## Trecho
Ficha da espécie

Página individual com descrição, ecologia, conservação e fontes consultadas.

Prancha em estilo de caderno de campo de Onça-pintada: paisagem da Amazônia ao fundo e silhueta esquemática do grupo mamíferos

Mamíferos · Amazônia

Onça-pintada

Panthera onca

Alimentação
Carnívoro
Conservação (UICN)
NT — Quase ameaçada
Publicação
Última atualização

Descrição

A onça-pintada é o maior felino das Américas e o único representante vivo do gênero Panthera no continente. O corpo compacto, a cabeça larga e as rosetas pretas sobre fundo amarelo-dourado distinguem o animal de outros felinos brasileiros. Ocorre em florestas, áreas alagáveis e mosaicos de cerrado, sempre associada à disponibilidade de presas e à cobertura que permite a aproximação silenciosa.

Características físicas

Adultos medem, em média, entre 1,1 e 1,8 m de corpo, com cauda relativamente curta. Machos são maiores que fêmeas e podem ultrapassar 100 kg em populações de planícies alagáveis, como o Pantanal. A mandíbula robusta e os caninos curtos e fortes estão associados a uma mordida capaz de perfurar o crânio de presas grandes. A forma melânica, conhecida como onça-preta, é a mesma espécie: as rosetas permanecem visíveis sob luz adequada.

Habitat

Usa florestas densas, matas ciliares, igapós, várzeas e campos inundáveis. Evita áreas muito abertas e altamente convertidas, mas pode atravessar pastagens quando há corredores de vegetação. Depende de água permanente e de presas de médio e grande porte.

Distribuição geográfica

A distribuição histórica ia do sul dos Estados Unidos ao norte da Argentina. No Brasil, ainda ocorre na Amazônia, no Pantanal, em trechos do Cerrado e em remanescentes da Mata Atlântica. Populações da Mata Atlântica estão isoladas e reduzidas. A espécie também está presente em países vizinhos da bacia amazônica e do Chaco.

Alimentação

Predador generalista de vertebrados. A dieta inclui capivaras, queixadas, veados, jacarés, antas e, em menor proporção, animais menores. No Pantanal, estudos de fezes e carcaças mostram forte participação de capivaras e jacarés. A onça costuma arrastar a presa para a vegetação e pode cobri-la para retornar depois.

Comportamento

Em geral solitária, com territórios marcados por arranhões, fezes e urina. É mais ativa no crepúsculo e à noite, embora também cace de dia em áreas pouco perturbadas. Nada com facilidade e atravessa rios largos. O encontro entre adultos ocorre principalmente na reprodução.

[Itens armazenados]
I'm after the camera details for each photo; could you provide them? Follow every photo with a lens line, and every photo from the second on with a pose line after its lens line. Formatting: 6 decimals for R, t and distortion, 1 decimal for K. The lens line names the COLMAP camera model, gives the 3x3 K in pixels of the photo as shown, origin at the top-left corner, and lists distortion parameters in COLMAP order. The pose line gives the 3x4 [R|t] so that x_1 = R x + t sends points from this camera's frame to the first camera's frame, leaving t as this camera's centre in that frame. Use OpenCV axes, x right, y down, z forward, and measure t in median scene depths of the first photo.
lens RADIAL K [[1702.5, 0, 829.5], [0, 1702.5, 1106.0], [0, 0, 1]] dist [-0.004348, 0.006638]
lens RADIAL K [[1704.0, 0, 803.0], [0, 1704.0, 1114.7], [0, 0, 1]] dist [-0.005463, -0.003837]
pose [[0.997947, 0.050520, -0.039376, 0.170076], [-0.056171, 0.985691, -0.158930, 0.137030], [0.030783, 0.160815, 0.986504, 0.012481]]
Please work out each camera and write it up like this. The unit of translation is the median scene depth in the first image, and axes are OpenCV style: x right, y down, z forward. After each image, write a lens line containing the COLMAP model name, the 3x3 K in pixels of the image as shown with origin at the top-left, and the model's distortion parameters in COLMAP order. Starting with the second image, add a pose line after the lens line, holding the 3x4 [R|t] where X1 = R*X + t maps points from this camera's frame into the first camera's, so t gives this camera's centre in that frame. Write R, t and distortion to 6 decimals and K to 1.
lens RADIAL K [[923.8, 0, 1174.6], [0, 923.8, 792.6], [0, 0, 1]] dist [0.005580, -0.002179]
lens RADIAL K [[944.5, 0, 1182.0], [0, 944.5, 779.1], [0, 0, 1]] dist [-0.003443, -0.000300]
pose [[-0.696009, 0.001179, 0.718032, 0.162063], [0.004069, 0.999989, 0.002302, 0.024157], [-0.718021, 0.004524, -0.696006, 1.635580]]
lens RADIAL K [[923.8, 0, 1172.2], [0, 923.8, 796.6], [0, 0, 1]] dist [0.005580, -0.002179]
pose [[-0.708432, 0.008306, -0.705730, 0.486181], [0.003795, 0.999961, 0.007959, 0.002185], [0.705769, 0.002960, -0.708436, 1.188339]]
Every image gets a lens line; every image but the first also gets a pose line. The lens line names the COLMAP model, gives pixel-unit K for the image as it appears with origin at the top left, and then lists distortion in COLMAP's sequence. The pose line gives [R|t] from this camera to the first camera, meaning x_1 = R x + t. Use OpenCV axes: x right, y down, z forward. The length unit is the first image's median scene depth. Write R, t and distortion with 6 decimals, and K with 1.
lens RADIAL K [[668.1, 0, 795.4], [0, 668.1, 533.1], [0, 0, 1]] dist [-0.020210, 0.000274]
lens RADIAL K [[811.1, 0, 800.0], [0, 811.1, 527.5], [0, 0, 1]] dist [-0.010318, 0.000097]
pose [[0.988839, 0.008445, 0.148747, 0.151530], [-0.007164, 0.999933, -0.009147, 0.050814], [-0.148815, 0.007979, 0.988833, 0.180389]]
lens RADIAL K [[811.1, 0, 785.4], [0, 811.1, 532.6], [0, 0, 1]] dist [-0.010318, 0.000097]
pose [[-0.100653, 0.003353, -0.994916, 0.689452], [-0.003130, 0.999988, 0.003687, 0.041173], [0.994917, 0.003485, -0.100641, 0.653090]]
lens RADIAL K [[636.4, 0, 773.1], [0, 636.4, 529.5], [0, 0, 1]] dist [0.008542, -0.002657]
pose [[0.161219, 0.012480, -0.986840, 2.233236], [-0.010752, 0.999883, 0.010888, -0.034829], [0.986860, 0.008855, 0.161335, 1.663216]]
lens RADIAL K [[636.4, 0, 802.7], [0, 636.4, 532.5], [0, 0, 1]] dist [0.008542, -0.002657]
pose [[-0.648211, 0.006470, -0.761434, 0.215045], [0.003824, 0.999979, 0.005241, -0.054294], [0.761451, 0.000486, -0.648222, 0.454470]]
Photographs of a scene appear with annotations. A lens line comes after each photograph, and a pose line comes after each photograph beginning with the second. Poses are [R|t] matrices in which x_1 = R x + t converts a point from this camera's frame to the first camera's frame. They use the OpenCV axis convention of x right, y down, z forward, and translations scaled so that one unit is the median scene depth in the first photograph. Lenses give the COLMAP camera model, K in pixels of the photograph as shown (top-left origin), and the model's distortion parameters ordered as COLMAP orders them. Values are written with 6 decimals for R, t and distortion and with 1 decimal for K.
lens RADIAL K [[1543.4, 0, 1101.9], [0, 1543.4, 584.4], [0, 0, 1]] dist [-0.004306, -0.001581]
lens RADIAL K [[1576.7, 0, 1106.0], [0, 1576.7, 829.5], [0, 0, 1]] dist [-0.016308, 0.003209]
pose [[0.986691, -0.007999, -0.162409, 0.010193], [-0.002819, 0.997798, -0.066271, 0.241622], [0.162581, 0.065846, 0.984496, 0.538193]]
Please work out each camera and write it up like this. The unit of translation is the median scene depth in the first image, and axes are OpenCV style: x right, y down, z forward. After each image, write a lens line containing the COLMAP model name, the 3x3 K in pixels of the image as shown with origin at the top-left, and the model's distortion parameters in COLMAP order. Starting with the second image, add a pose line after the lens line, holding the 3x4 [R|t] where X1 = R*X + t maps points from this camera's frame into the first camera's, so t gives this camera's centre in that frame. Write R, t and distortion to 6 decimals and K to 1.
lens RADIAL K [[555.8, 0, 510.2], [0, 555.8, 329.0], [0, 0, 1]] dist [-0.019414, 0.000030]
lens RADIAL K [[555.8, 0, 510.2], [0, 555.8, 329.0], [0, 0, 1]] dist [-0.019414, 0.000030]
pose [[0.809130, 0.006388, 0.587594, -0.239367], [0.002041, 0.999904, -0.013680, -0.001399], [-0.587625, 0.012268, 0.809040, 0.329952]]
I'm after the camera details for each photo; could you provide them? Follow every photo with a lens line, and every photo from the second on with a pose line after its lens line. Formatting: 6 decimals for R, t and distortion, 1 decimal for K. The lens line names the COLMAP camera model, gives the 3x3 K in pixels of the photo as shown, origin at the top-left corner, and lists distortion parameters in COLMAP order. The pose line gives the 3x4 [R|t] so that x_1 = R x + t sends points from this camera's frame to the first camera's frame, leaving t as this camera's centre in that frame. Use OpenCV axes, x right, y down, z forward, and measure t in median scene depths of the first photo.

## Tarefas a realizar
(a) Na ficha da onça-pintada, qual é o nome da forma melânica da espécie?
(b) Traduza para o inglês a seguinte frase da ficha da onça-pintada: "Nada com facilidade e atravessa rios largos."
(c) Prossiga com a ficha da onça-pintada a partir da última frase apresentada.

## Respostas do exercício
(a) Onça-preta.

(b) It swims easily and crosses wide rivers.

(c)
Reprodução

O cio pode ocorrer em diferentes épocas do ano. A gestação dura cerca de 90 a 110 dias e nascem em média um a quatro filhotes, que permanecem com a mãe por até dois anos. O intervalo entre ninhadas é longo, o que torna a recuperação populacional lenta após perdas de fêmeas adultas.

Longevidade

Na natureza, indivíduos observados em estudos de longo prazo costumam viver cerca de 11 a 15 anos. Em cativeiro, há registros de mais de 20 anos.

Papel ecológico

Como predador de topo, regula populações de herbívoros e mesocarnívoros e influencia o uso do espaço por outras espécies. A presença estável de onças é usada como indicadora de paisagens ainda capazes de sustentar cadeias alimentares longas.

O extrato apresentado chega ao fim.